Tuesday, December 2, 2008

Yuletide Dread

I've decided that my ongoing not posting is really me just doing what I can to seize a little bit of control in world of chaos. Like the way a toddler or a Republican will regress and insist on a binkie or resume pooping his diapers when things don't go his way.

Whatever. Fine. Damn.

Thanksgiving welcomed the return of the holiday season last week. The holidays are always kind of fraught for me. On the one hand, you have food, booze, friends and tradition. Generally, I'm pro all of those things. On the other hand, you have the fact that it's cold; it's dead; dark at 5:00 pm; and my family is all giddybonkers batshit insane. Normally, I can deal with my immediate family's particularly flavorful crazy blend. However, chuck in a couple of hours with the broader circle of the people to whom I'm related by blood or by unfortunate matrimonial choice (not mine, obvy), and in the best of years I'm ready to just stay the hell at home and extract tinsel from my cat's ass rather than face any more goddamn cheer.

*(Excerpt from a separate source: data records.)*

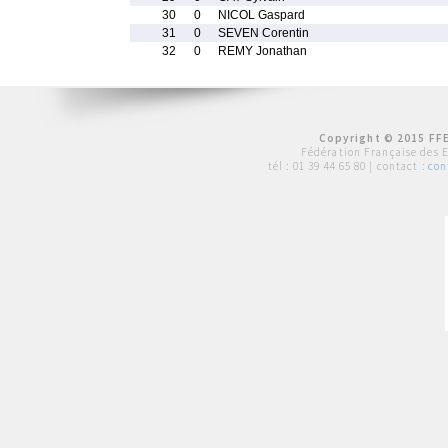
30
0
NICOL Gaspard
31
0
SEVEN Corentin
32
0
REMY Jonathan
Copyright © 2015 FFE
Fédération Française des 
tél :
01 39 44 65 80
| contact :
con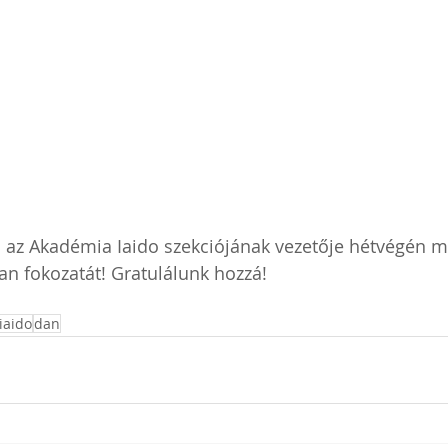
i az Akadémia Iaido szekciójának vezetője hétvégén m
an fokozatát! Gratulálunk hozzá! 
iaido
dan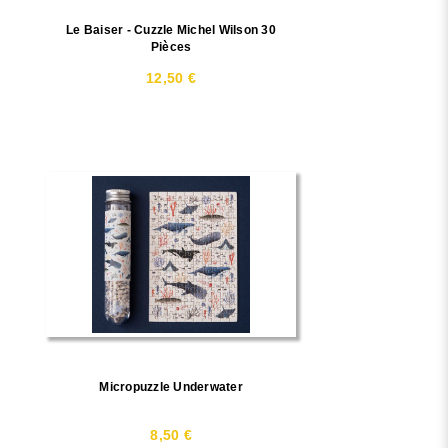
Le Baiser - Cuzzle Michel Wilson 30
Pièces
12,50 €
Micropuzzle Underwater
8,50 €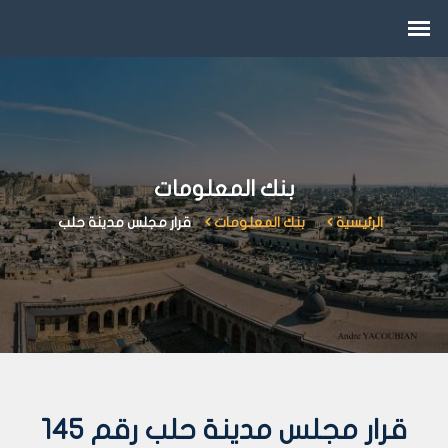
بنك المعلومات
الرئيسية
بنك المعلومات
قرار مجلس مدينة حلب
قرار مجلس مدينة حلب رقم 145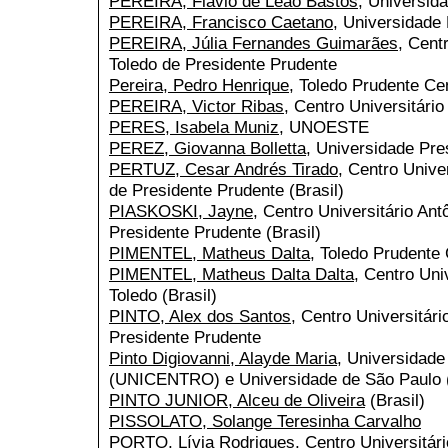
PEREIRA, Flávio de Leão Bastos
, Universid
PEREIRA, Francisco Caetano
, Universidade
PEREIRA, Júlia Fernandes Guimarães
, Cent
Toledo de Presidente Prudente
Pereira, Pedro Henrique
, Toledo Prudente Cen
PEREIRA, Victor Ribas
, Centro Universitário
PERES, Isabela Muniz
, UNOESTE
PEREZ, Giovanna Bolletta
, Universidade Pre
PERTUZ, Cesar Andrés Tirado
, Centro Unive
de Presidente Prudente (Brasil)
PIASKOSKI, Jayne
, Centro Universitário Ant
Presidente Prudente (Brasil)
PIMENTEL, Matheus Dalta
, Toledo Prudente 
PIMENTEL, Matheus Dalta Dalta
, Centro Uni
Toledo (Brasil)
PINTO, Alex dos Santos
, Centro Universitári
Presidente Prudente
Pinto Digiovanni, Alayde Maria
, Universidade
(UNICENTRO) e Universidade de São Paulo (
PINTO JUNIOR, Alceu de Oliveira
(Brasil)
PISSOLATO, Solange Teresinha Carvalho
PORTO, Lívia Rodrigues
, Centro Universitár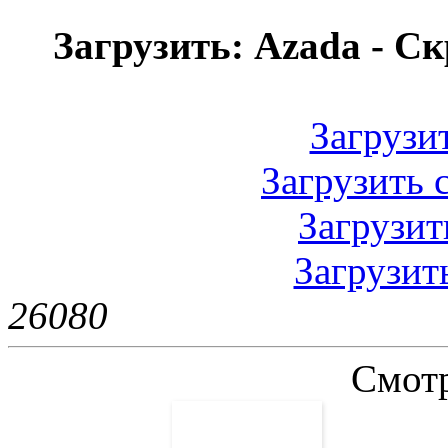
Загрузить: Azada - С
Загрузить
Загрузить с
Загрузить
Загрузить
2608
0
Смотр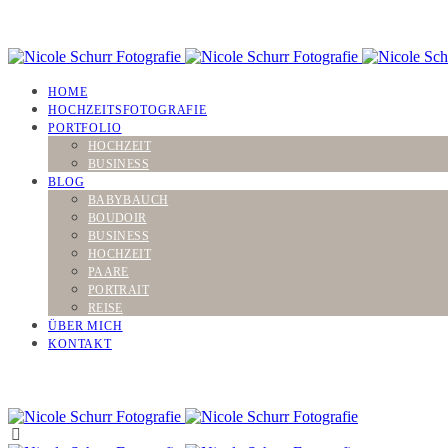
HOME
HOCHZEITSFOTOGRAFIE
PORTFOLIO
HOCHZEIT
BUSINESS
BLOG
BABYBAUCH
BOUDOIR
BUSINESS
HOCHZEIT
PAARE
PORTRAIT
REISE
ÜBER MICH
KONTAKT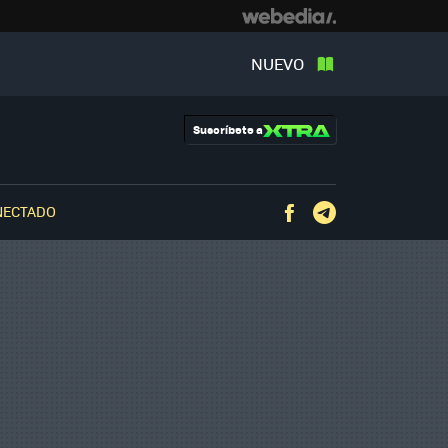
NUEVO
Suscríbete a
NECTADO
Facebook
Telegram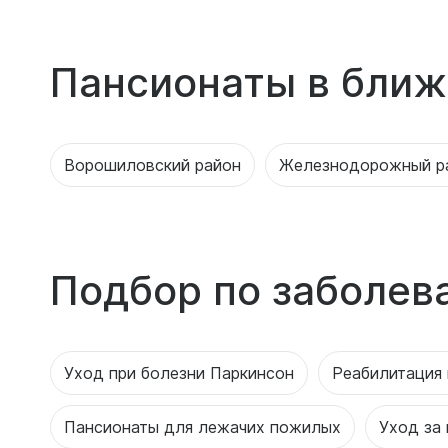
Пансионаты в ближ
Ворошиловский район
Железнодорожный р
Подбор по заболев
Уход при болезни Паркинсон
Реабилитация 
Пансионаты для лежачих пожилых
Уход за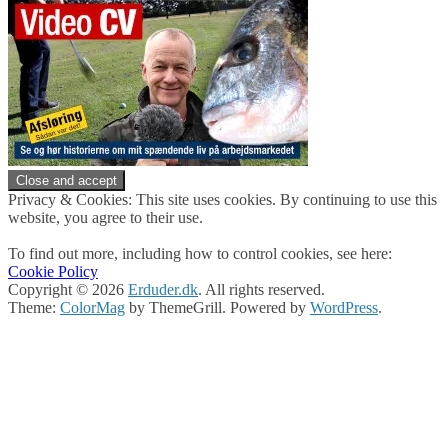
Privacy & Cookies: This site uses cookies. By continuing to use this
website, you agree to their use.
To find out more, including how to control cookies, see here:
Cookie Policy
Copyright © 2026
Erduder.dk
. All rights reserved.
Theme:
ColorMag
by ThemeGrill. Powered by
WordPress
.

This year, however, I'm just...really...adverse to the shenanigans. I know what it is that has brought this all to a head, I have finally come to the point in my life where I have virtually no hesitation telling people what I think or what I feel. Unless I'm actually on the fucking clock, I no longer choose to suffer fools gladly. Hell, even at the office I've stopped gluing glitter and flowers to the shit I say to people. I. Just. Don't. Fucking. Care.

I would like very much to avoid the cousin et al entirely, and I'm sure that by her my presence would not be missed. My grandmother, however, feels differently. For Thanksgiving, I attempted to avoid the situation by visiting Grandma on Friday, but due to the fact that that branch of the family tree lives in a veritable white trash compound, my aunt AND my cousin and some largish percentage of the brood all showed up at one point or another.

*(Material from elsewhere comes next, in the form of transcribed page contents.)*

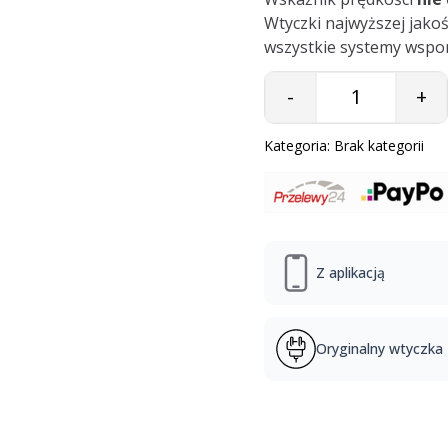
Wtyczki najwyższej jakoś
wszystkie systemy wspom
-
+
Quantity
Kategoria:
Brak kategorii
Z aplikacją
Oryginalny wtyczka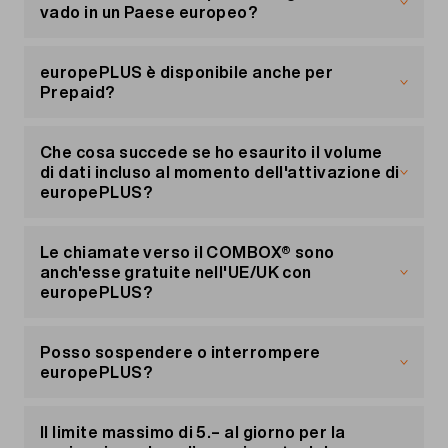
Non sono incluse le chiamate e gli SMS verso
vado in un Paese europeo?
numeri a valore aggiunto, numeri brevi e numeri
speciali.
No, europePLUS viene attivato il giorno
dell'acquisto e rimane attivo fino alla sua
europePLUS è disponibile anche per
disdetta: non è necessario attivarlo nuovamente.
Prepaid?
europePLUS è disponibile esclusivamente per gli
abbonamenti mobile di Migros Mobile.
Che cosa succede se ho esaurito il volume
di dati incluso al momento dell'attivazione di
europePLUS?
All'attivazione di europePLUS, il volume di dati
mensile incluso viene ricaricato, in modo che nel
Le chiamate verso il COMBOX® sono
mese in corso sia sempre disponibile l'intero
anch'esse gratuite nell'UE/UK con
volume di dati incluso.
europePLUS?
Le chiamate verso il COMBOX® sono gratuite
anche nell'UE/UK se europePLUS è attivo.
Posso sospendere o interrompere
europePLUS?
No, sfortunatamente questo non è possibile.
Il limite massimo di 5.– al giorno per la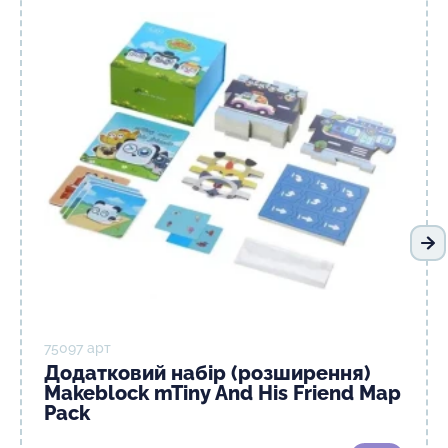
На
75097 арт
Додатковий набір (розширення)
Makeblock mTiny And His Friend Map
Pack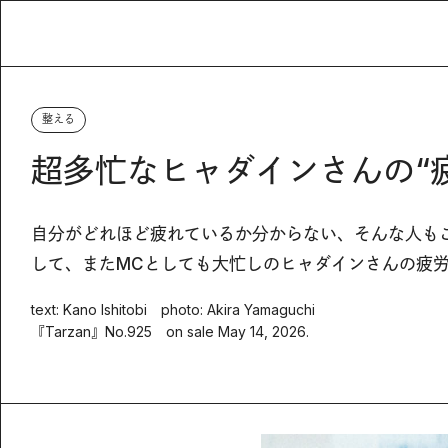
整える
超多忙なヒャダインさんの“
自分がどれほど疲れているか分からない、そんな人も
して、またMCとしても大忙しのヒャダインさんの疲
text: Kano Ishitobi photo: Akira Yamaguchi
『Tarzan』No.925 on sale May 14, 2026.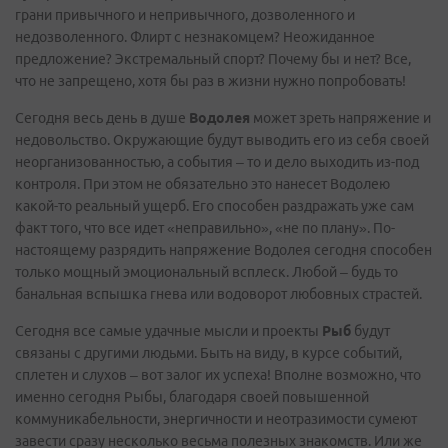
грани привычного и непривычного, дозволенного и
недозволенного. Флирт с незнакомцем? Неожиданное
предложение? Экстремальный спорт? Почему бы и нет? Все,
что не запрещено, хотя бы раз в жизни нужно попробовать!
Сегодня весь день в душе
Водолея
может зреть напряжение и
недовольство. Окружающие будут выводить его из себя своей
неорганизованностью, а события – то и дело выходить из-под
контроля. При этом не обязательно это нанесет Водолею
какой-то реальный ущерб. Его способен раздражать уже сам
факт того, что все идет «неправильно», «не по плану». По-
настоящему разрядить напряжение Водолея сегодня способен
только мощный эмоциональный всплеск. Любой – будь то
банальная вспышка гнева или водоворот любовных страстей.
Сегодня все самые удачные мысли и проекты
Рыб
будут
связаны с другими людьми. Быть на виду, в курсе событий,
сплетен и слухов – вот залог их успеха! Вполне возможно, что
именно сегодня Рыбы, благодаря своей повышенной
коммуникабельности, энергичности и неотразимости сумеют
завести сразу несколько весьма полезных знакомств. Или же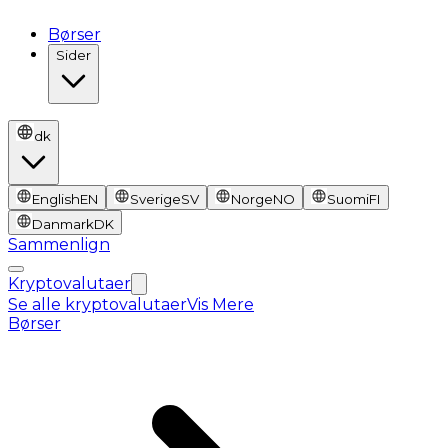
Børser
Sider
dk
English
EN
Sverige
SV
Norge
NO
Suomi
FI
Danmark
DK
Sammenlign
Kryptovalutaer
Se alle kryptovalutaer
Vis Mere
Børser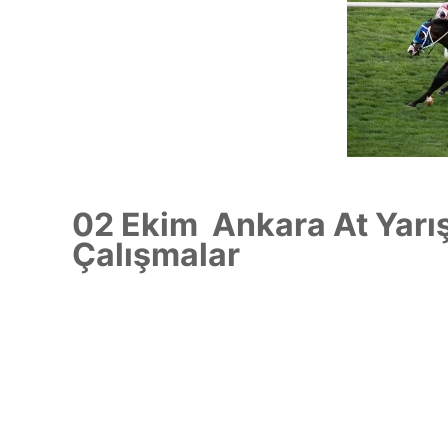
02 Ekim
Ankara
At Yarı
Çalışmalar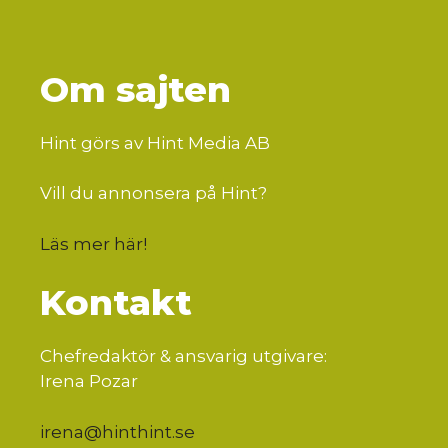
Om sajten
Hint görs av Hint Media AB
Vill du annonsera på Hint?
Läs mer här
!
Kontakt
Chefredaktör & ansvarig utgivare:
Irena Pozar
irena@hinthint.se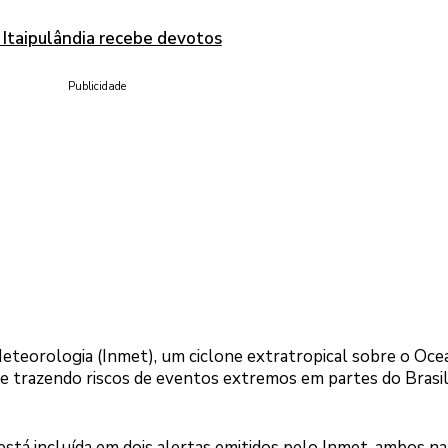
 Itaipulândia recebe devotos
Publicidade
eteorologia (Inmet), um ciclone extratropical sobre o Oc
 e trazendo riscos de eventos extremos em partes do Brasil
está incluída em dois alertas emitidos pelo Inmet, ambos na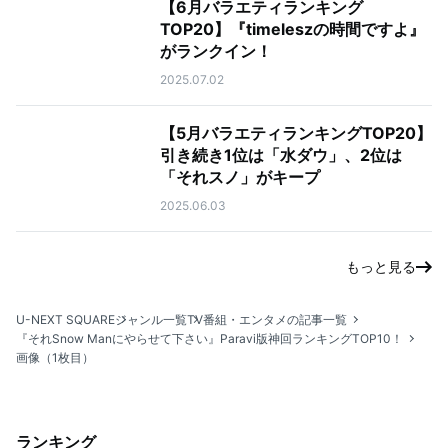
【6月バラエティランキング
TOP20】『timeleszの時間ですよ』
がランクイン！
2025.07.02
【5月バラエティランキングTOP20】
引き続き1位は「水ダウ」、2位は
「それスノ」がキープ
2025.06.03
もっと見る
U-NEXT SQUARE
ジャンル一覧
TV番組・エンタメの記事一覧
『それSnow Manにやらせて下さい』Paravi版神回ランキングTOP10！
画像（1枚目）
ランキング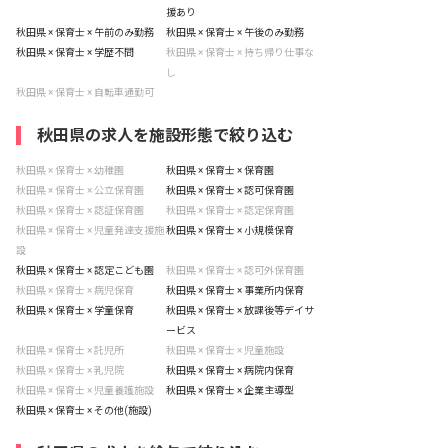
援あり
秋田県 × 保育士 × 午前のみ勤務
秋田県 × 保育士 × 午後のみ勤務
秋田県 × 保育士 × 学歴不問
秋田県 × 保育士 × 持ち帰り仕事な
し
秋田県 × 保育士 × 自転車通勤可
秋田県の求人を施設形態で絞り込む
秋田県 × 保育士 × 幼稚園
秋田県 × 保育士 × 保育園
秋田県 × 保育士 × 公立保育園
秋田県 × 保育士 × 認可保育園
秋田県 × 保育士 × 認証保育園
秋田県 × 保育士 × 認定保育園
秋田県 × 保育士 × 児童発達支援施
秋田県 × 保育士 × 小規模保育
設
秋田県 × 保育士 × 認定こども園
秋田県 × 保育士 × 認可外保育園
秋田県 × 保育士 × 病児保育
秋田県 × 保育士 × 事業所内保育
秋田県 × 保育士 × 学童保育
秋田県 × 保育士 × 放課後等デイサ
ービス
秋田県 × 保育士 × 託児所
秋田県 × 保育士 × 児童施設
秋田県 × 保育士 × 乳児院
秋田県 × 保育士 × 病院内保育
秋田県 × 保育士 × 児童養護施設
秋田県 × 保育士 × 企業主導型
秋田県 × 保育士 × その他(施設)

The fact that The Boy did not leave me is a testament to his faithfulness and his good heart. I would have probably dumped me for sure.

Even when not present, the cousin and her problems were a constant presence. Grandma, who is old and has earned break, mostly worries in the way of the old who can do nothing to aver the crisis that 1. she knows is coming, and 2. she feels keenly on behalf of the individual too stupid to see it for herself. In this as in pretty much all things, my grandma gets a pass.

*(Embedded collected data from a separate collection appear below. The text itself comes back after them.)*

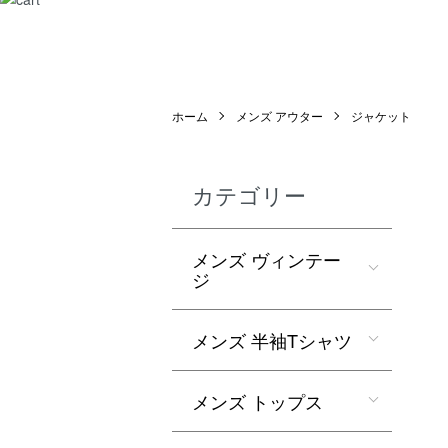
ホーム
メンズ アウター
ジャケット
カテゴリー
メンズ ヴィンテー
ジ
メンズ 半袖Tシャツ
メンズ トップス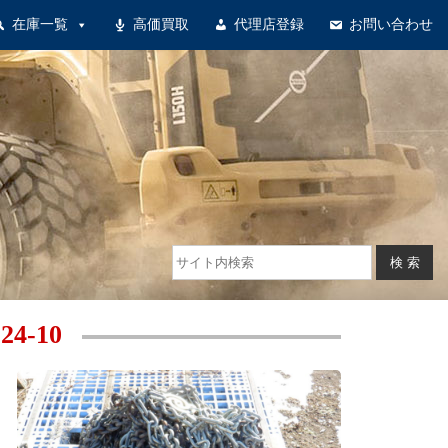
在庫一覧
高価買取
代理店登録
お問い合わせ
24-10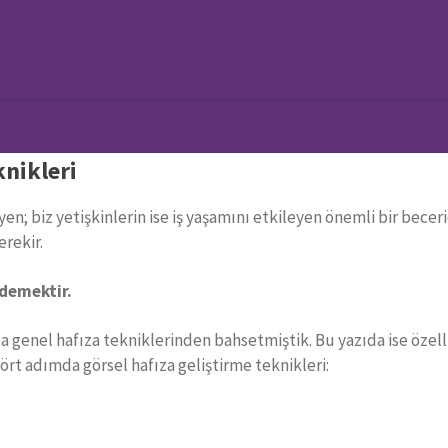
ci Özel Egzersizler!
knikleri
yen; biz yetişkinlerin ise iş yaşamını etkileyen önemli bir bece
rekir.
 demektir.
a genel hafıza tekniklerinden bahsetmiştik. Bu yazıda ise öze
ört adımda görsel hafıza geliştirme teknikleri: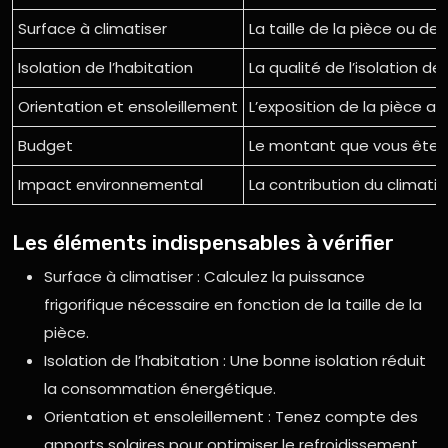
Surface à climatiser
La taille de la pièce ou de l
Isolation de l’habitation
La qualité de l’isolation de
Orientation et ensoleillement
L’exposition de la pièce au s
Budget
Le montant que vous êtes
Impact environnemental
La contribution du climati
Les éléments indispensables à vérifier
Surface à climatiser : Calculez la puissance
frigorifique nécessaire en fonction de la taille de la
pièce.
Isolation de l’habitation : Une bonne isolation réduit
la consommation énergétique.
Orientation et ensoleillement : Tenez compte des
apports solaires pour optimiser le refroidissement.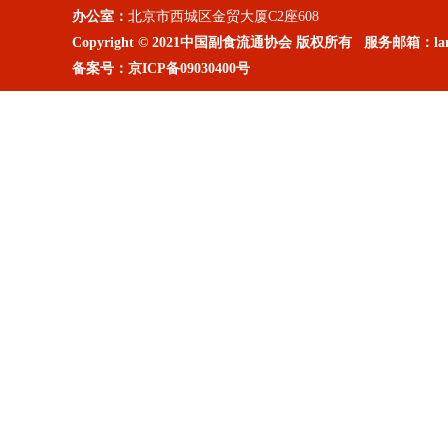
办公室：
北京市西城区金贸大厦C2座608
Copyright © 2021中国副食流通协会 版权所有 服务邮箱：lanm
备案号：
京ICP备09030400号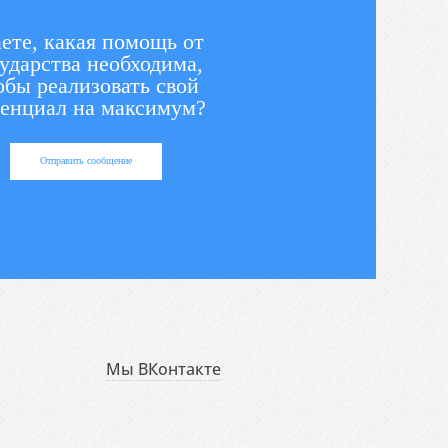
ете, какая помощь от
ударства необходима,
обы реализовать свой
енциал на максимум?
Отправить сообщение
Мы ВКонтакте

However my aunt and the cousin herself have finally managed after 32 years to work their way all the way around to my last nerve. I'm about ready to give them my speech entitled Embrace the Truth for no other reason than that I can no longer Tolerate the Bullshit.

By this time, there are certainly those among you who might be wondering what could be so bad about this cousin. The reasons, alas, are too numerous for me to want to go into tonight. Also, and I admit this freely, some of the car wreck would not trouble you the reader as they do me--the poor fucker who shares, I dunno, a quarter helix or something.